# COMPLETE THE FOLLOWING
(1) Answer these questions from the text about Link, one per line:
(a) Besides resources, help, and answers, what does the writer say they are seeking?
(b) Why did Link's kindergarten class require a teacher's aide?
(c) Which two conditions were diagnosed years after kindergarten?
(2) Proceed with the text about Link, picking up right after its final sentence.

# TEXT
--

I must admit that I spent some time this morning looking back at my past struggle and grieving that no one thought to give me answers that would have helped. I went ahead and let myself feel that grief. I know that I don’t want to spend a lot of time and emotional energy looking back with regret, but I have to feel it before it can pass and I am able move on from it. Moving forward is what is necessary because the scavenger hunt continues. I suspect it will always continue for Link in one way or another as he tries to navigate a neurotypical world while being who he is. Though hopefully we can reach a point where the hunt is not a major feature of daily life, and the hunt is primarily Link’s quest, not mine. He needs to be empowered to find his own solutions.

Some days I can believe that we’ll reach an independent adulthood for him. Other days I can’t. This too is part of the hunt. I’m not just seeking resources, help, and answers. I’m seeking emotional balance, peace, acceptance, and maybe even joy. This year is better than last year. We’ll continue onward to see what comes next.

My Child Through the Eyes of Others

Eleven years ago, when my son Link was in kindergarten, he was in a class so large it required a teacher’s aide. His name was Mr. A. For us Mr. A was a godsend, because he had a special place in his heart for my son who was mostly non-verbal and often lost in his own imagination. Years later we’d diagnose the inattentive type ADHD and Auditory Processing Disorders that made Link so different from his classmates. At the time I was just glad to know that there was someone at school who thought Link was wonderful, who took time to tell me little stories about things that Link did. His teacher was worried about Link, but Mr. A saw Link as amazing and interesting. We were glad when Mr. A became the PE teacher and then was Link’s fifth grade teacher. Fifth grade was a good year. Not all of the elementary years were good.

There were a string of teachers in elementary school. One for each school year. They variously saw my child as stubborn, lazy, genius-level smart, frustrating, and a dozen other things. Sometimes I liked seeing what they saw. Other times I wished they could see what I saw. As the baby-cuteness vanished and teen gawkiness arrived, Link turned more inward. He was less willing to be vulnerable in public. This is true of most teens, but in Link’s case it meant that the vast majority of adults in his life saw him as an enigma. Often they liked him, mostly he fit in and learned exactly like all the other kids, but then he would hit some road block that was huge to him and invisible to everyone else. Then he would shut down, draw inward. The teachers didn’t know how to reach in and he didn’t feel safe enough to reach out. “How can I help Link?” they would ask. I didn’t have good answers to give, because he was a different person for them than for me. He was different at school than he was at home. I made a bridge of myself to make sure that he had a way across the educational gaps.

--

Records from a data source:
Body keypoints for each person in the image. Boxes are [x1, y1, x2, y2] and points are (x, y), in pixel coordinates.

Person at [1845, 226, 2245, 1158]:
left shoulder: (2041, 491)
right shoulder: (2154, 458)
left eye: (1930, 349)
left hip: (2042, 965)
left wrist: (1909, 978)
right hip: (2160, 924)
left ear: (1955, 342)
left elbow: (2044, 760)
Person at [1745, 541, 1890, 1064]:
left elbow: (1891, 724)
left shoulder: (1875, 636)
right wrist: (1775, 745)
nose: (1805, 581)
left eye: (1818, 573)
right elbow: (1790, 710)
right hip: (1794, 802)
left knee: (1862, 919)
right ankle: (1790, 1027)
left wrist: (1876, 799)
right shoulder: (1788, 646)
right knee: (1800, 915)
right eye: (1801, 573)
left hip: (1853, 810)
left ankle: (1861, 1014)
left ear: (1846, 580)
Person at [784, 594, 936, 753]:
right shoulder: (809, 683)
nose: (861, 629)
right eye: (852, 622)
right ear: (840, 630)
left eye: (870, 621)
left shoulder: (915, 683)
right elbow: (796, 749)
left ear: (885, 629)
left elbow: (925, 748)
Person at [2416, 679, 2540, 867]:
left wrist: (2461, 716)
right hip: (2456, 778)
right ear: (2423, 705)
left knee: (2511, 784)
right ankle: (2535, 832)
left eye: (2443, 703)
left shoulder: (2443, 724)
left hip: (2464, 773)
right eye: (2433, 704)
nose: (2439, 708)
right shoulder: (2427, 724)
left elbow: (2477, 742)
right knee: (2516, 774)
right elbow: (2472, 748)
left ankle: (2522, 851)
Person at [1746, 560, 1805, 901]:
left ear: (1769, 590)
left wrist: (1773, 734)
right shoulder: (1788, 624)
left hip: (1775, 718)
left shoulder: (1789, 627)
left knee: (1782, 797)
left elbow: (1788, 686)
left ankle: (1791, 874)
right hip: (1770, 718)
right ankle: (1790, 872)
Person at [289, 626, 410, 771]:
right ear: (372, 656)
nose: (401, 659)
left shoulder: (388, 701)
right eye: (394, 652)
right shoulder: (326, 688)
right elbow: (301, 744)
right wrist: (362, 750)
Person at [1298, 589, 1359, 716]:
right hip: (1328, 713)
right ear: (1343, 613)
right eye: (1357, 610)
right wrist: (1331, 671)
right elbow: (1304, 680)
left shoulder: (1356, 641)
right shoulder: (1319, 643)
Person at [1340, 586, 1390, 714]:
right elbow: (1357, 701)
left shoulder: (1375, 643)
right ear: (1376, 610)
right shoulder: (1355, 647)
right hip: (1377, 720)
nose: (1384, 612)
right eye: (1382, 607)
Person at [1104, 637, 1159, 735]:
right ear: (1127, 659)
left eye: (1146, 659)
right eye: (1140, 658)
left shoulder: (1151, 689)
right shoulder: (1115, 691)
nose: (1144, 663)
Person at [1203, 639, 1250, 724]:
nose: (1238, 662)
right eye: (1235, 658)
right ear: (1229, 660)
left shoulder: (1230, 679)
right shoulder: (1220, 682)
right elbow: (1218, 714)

--

# LIST OF ANSWERS
(1)
(a) Emotional balance, peace, acceptance, and maybe even joy.
(b) The class was so large.
(c) Inattentive type ADHD and Auditory Processing Disorders.

(2)
In junior high we had Mr. H. He was the resource teacher who held Link’s IEP file. He watched out for Link and liked him. Link liked Mr. H too. Sometimes Mr. H got to glimpse who Link was when he felt relaxed and happy. Mr. H wanted very much to help Link, so sometimes he helped too much. He took away opportunities to struggle and learn. We were grateful, because there was far too much struggling, but I also knew that Mr. H saw Link as a person who struggled and needed help.

High school hit hard. Link struggled. There was no Mr. H to see the struggles building and to whisk some of them away before things got too much. There was no Mr. A to remind Link that he’s amazing. I searched for an on-campus mentor, someone that Link could turn to when things felt hard. But all the people moved so fast, they were so busy with so many students. Taking any of their time felt like an imposition. Link felt it too.

Two weeks ago I sat across the desk from a woman at Vocational Rehabilitation. She told me that it is her job to take teens with disabilities and help transition them into independent adulthood. Two days ago Link and I sat in her office while she talked to him about his application. I watched this woman watching my son. She sees him as a bright prospect. She sees a person whose challenges exist, but are fairly easy to surmount. She sees a worthwhile person who has a lot to give to the world. She is prepared to mentor him as he becomes who he wants to be. I want to just hang out in her office and soak up the way she sees him and I want him to soak it up too.

Finding someone who sees Link this way is such a relief. I need to remember to tell other mothers the good things I see in their children.

Finding Someone with Answers

I cried when I got back to the car. I almost didn’t make it there before the crying overtook me. For the first time in I don’t know how long, I’d talked to someone who actually has the resources to help my son. It was the first time I met someone who had a road map that could take us from where we are to a future where my son is in control of his own life. Some of the tears were relief. Some were just because hope hurts. It hurts because of how often I’ve had my hopes crumble apart. Crumbled hopes are a natural side effect of trial and error. They become sharp and painful when time feels important and the stakes are emotionally high. I’m steal healing from my prior encounters with hope shards.

The meeting was with Vocational Rehabilitation. It turns out that there is an entire governmental department whose mandate is to help people reach independent adulthood. It turns out that they can start helping at age 14, which would have been nice to know three years ago. We have a slow paperwork process ahead of us, but beyond it is vocational diagnosis, social skills classes, and job coaching. We’ll have a case worker who is focused on helping my son pick a type of job, get the education for it, and apply. This is the guidance that I prayed for last September. Or I hope it is. I’m ready to walk out across the shiny hope, trusting that it won’t turn to shards beneath my feet.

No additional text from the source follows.